Vaping was introduced as a means of quitting smoking by slowly reducing nicotine dose to wean smokers of their carcinogenic habit. In this setting the risks of vaping likely outweigh the benefits of eliminating the carcinogenic risk associated with smoking cigarettes. Soon after the introduction of vaping it caught on as a trendy alternative to smoking, particularly among young people. This means that the risk-benefit profile changed considerably because the benefit of smoking cessation was no longer part of the risk-benefit equation. Since vaping has now become a primary means of taking nicotine, a risk assessment of vaping per se is necessary to determine its potential effects on vapers' health.
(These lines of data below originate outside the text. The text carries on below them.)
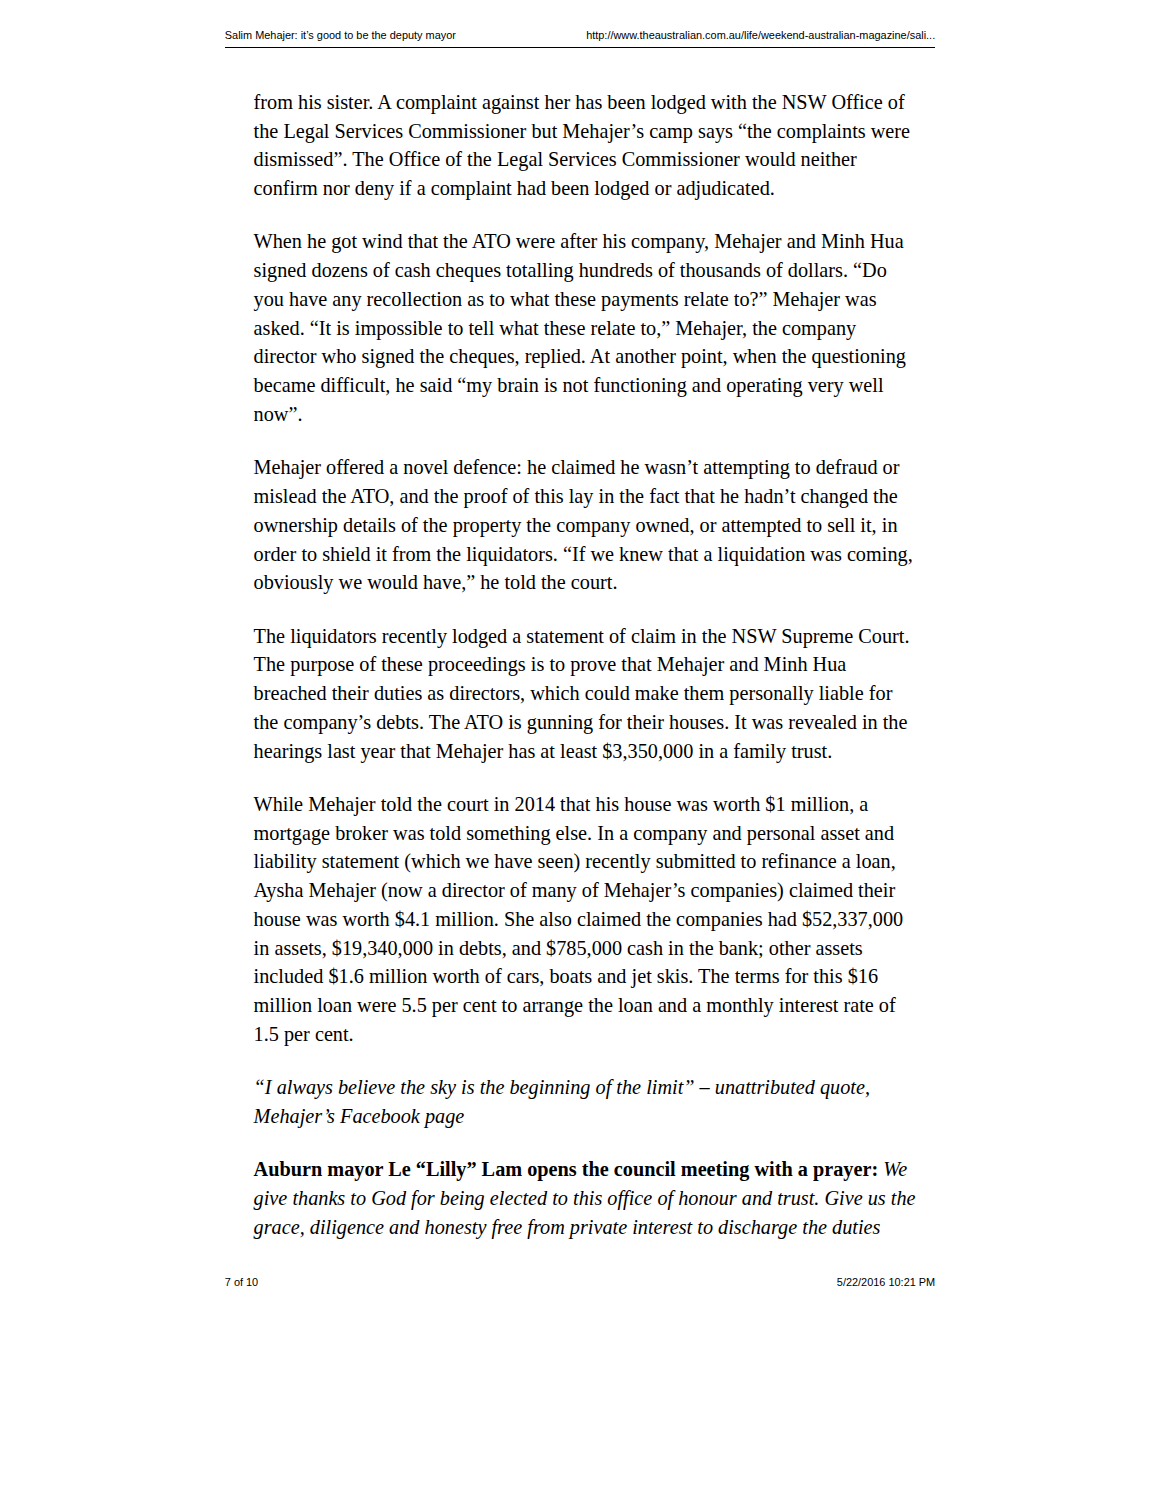Salim Mehajer: it’s good to be the deputy mayor
http://www.theaustralian.com.au/life/weekend-australian-magazine/sali...
from his sister. A complaint against her has been lodged with the NSW Office of the Legal Services Commissioner but Mehajer’s camp says “the complaints were dismissed”. The Office of the Legal Services Commissioner would neither confirm nor deny if a complaint had been lodged or adjudicated.
When he got wind that the ATO were after his company, Mehajer and Minh Hua signed dozens of cash cheques totalling hundreds of thousands of dollars. “Do you have any recollection as to what these payments relate to?” Mehajer was asked. “It is impossible to tell what these relate to,” Mehajer, the company director who signed the cheques, replied. At another point, when the questioning became difficult, he said “my brain is not functioning and operating very well now”.
Mehajer offered a novel defence: he claimed he wasn’t attempting to defraud or mislead the ATO, and the proof of this lay in the fact that he hadn’t changed the ownership details of the property the company owned, or attempted to sell it, in order to shield it from the liquidators. “If we knew that a liquidation was coming, obviously we would have,” he told the court.
The liquidators recently lodged a statement of claim in the NSW Supreme Court. The purpose of these proceedings is to prove that Mehajer and Minh Hua breached their duties as directors, which could make them personally liable for the company’s debts. The ATO is gunning for their houses. It was revealed in the hearings last year that Mehajer has at least $3,350,000 in a family trust.
While Mehajer told the court in 2014 that his house was worth $1 million, a mortgage broker was told something else. In a company and personal asset and liability statement (which we have seen) recently submitted to refinance a loan, Aysha Mehajer (now a director of many of Mehajer’s companies) claimed their house was worth $4.1 million. She also claimed the companies had $52,337,000 in assets, $19,340,000 in debts, and $785,000 cash in the bank; other assets included $1.6 million worth of cars, boats and jet skis. The terms for this $16 million loan were 5.5 per cent to arrange the loan and a monthly interest rate of 1.5 per cent.
“I always believe the sky is the beginning of the limit” – unattributed quote, Mehajer’s Facebook page
Auburn mayor Le “Lilly” Lam opens the council meeting with a prayer: We give thanks to God for being elected to this office of honour and trust. Give us the grace, diligence and honesty free from private interest to discharge the duties
7 of 10
5/22/2016 10:21 PM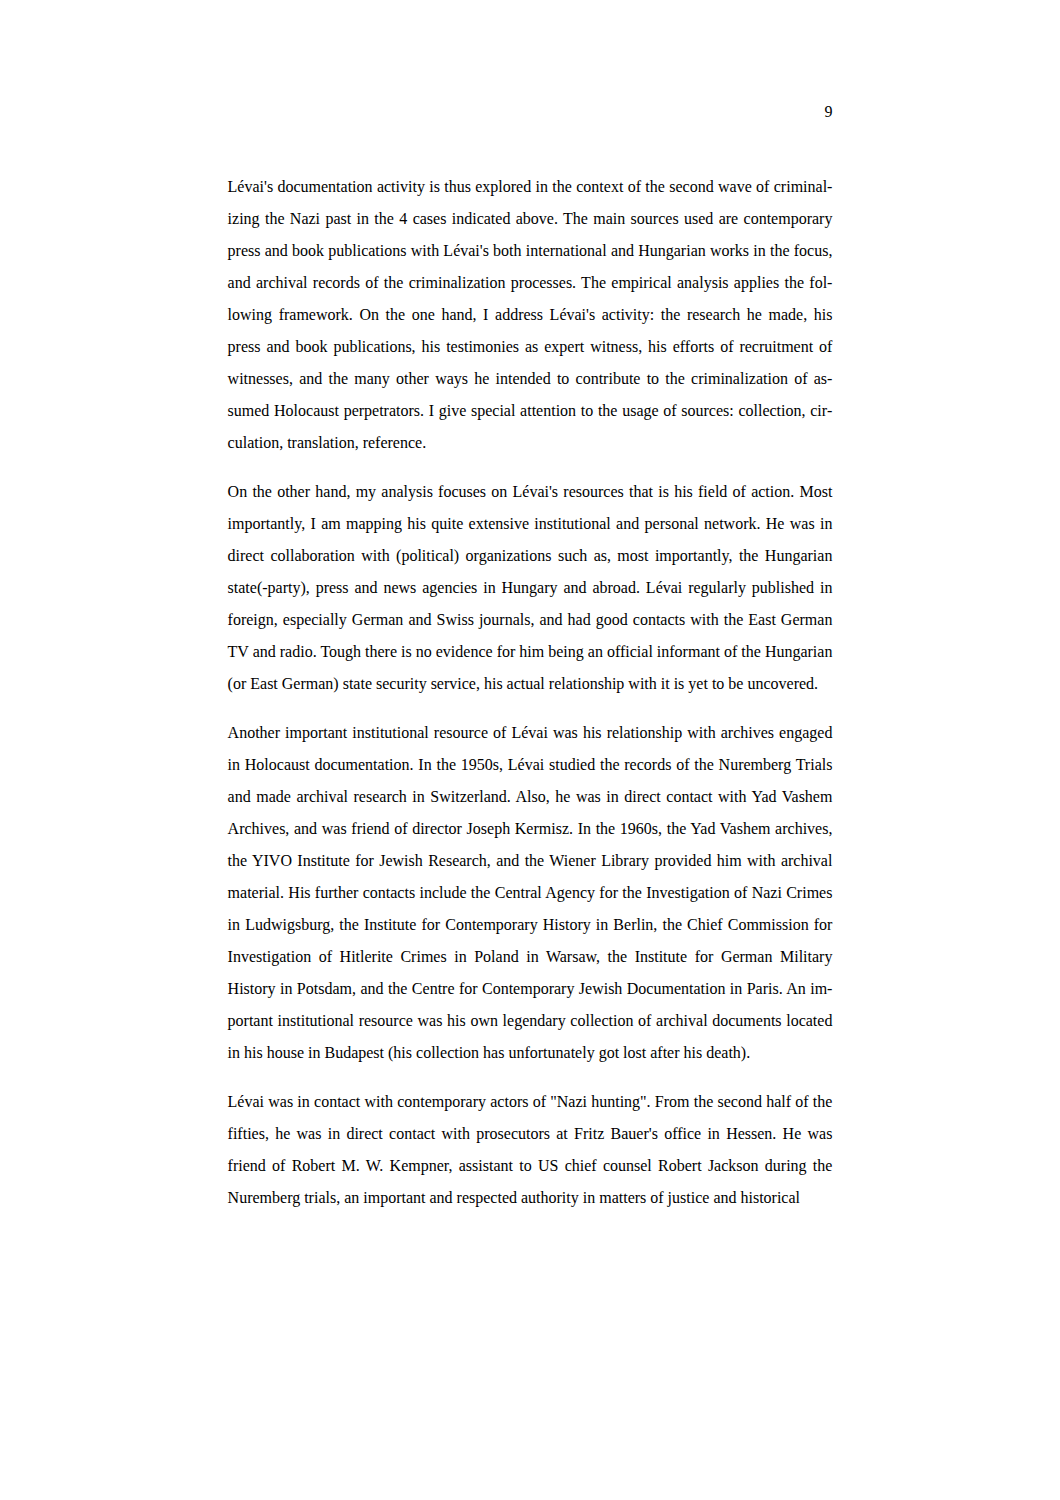9
Lévai's documentation activity is thus explored in the context of the second wave of criminalizing the Nazi past in the 4 cases indicated above. The main sources used are contemporary press and book publications with Lévai's both international and Hungarian works in the focus, and archival records of the criminalization processes. The empirical analysis applies the following framework. On the one hand, I address Lévai's activity: the research he made, his press and book publications, his testimonies as expert witness, his efforts of recruitment of witnesses, and the many other ways he intended to contribute to the criminalization of assumed Holocaust perpetrators. I give special attention to the usage of sources: collection, circulation, translation, reference.
On the other hand, my analysis focuses on Lévai's resources that is his field of action. Most importantly, I am mapping his quite extensive institutional and personal network. He was in direct collaboration with (political) organizations such as, most importantly, the Hungarian state(-party), press and news agencies in Hungary and abroad. Lévai regularly published in foreign, especially German and Swiss journals, and had good contacts with the East German TV and radio. Tough there is no evidence for him being an official informant of the Hungarian (or East German) state security service, his actual relationship with it is yet to be uncovered.
Another important institutional resource of Lévai was his relationship with archives engaged in Holocaust documentation. In the 1950s, Lévai studied the records of the Nuremberg Trials and made archival research in Switzerland. Also, he was in direct contact with Yad Vashem Archives, and was friend of director Joseph Kermisz. In the 1960s, the Yad Vashem archives, the YIVO Institute for Jewish Research, and the Wiener Library provided him with archival material. His further contacts include the Central Agency for the Investigation of Nazi Crimes in Ludwigsburg, the Institute for Contemporary History in Berlin, the Chief Commission for Investigation of Hitlerite Crimes in Poland in Warsaw, the Institute for German Military History in Potsdam, and the Centre for Contemporary Jewish Documentation in Paris. An important institutional resource was his own legendary collection of archival documents located in his house in Budapest (his collection has unfortunately got lost after his death).
Lévai was in contact with contemporary actors of "Nazi hunting". From the second half of the fifties, he was in direct contact with prosecutors at Fritz Bauer's office in Hessen. He was friend of Robert M. W. Kempner, assistant to US chief counsel Robert Jackson during the Nuremberg trials, an important and respected authority in matters of justice and historical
In this viewpoint, we use our knowledge of the chemistry of the production of "vape smoke" to identify its key toxic components. Then, using published animal toxicity data for these chemicals and estimates of vapers' exposure levels, we assess the magnitude of carcinogenic risk. We conclude that vaping is carcinogenic, but that the risk is likely lower than for smoking cigarettes. Therefore, someone taking up vaping not as a tool for smoking cessation is adding carcinogenic risk to their daily risk profile.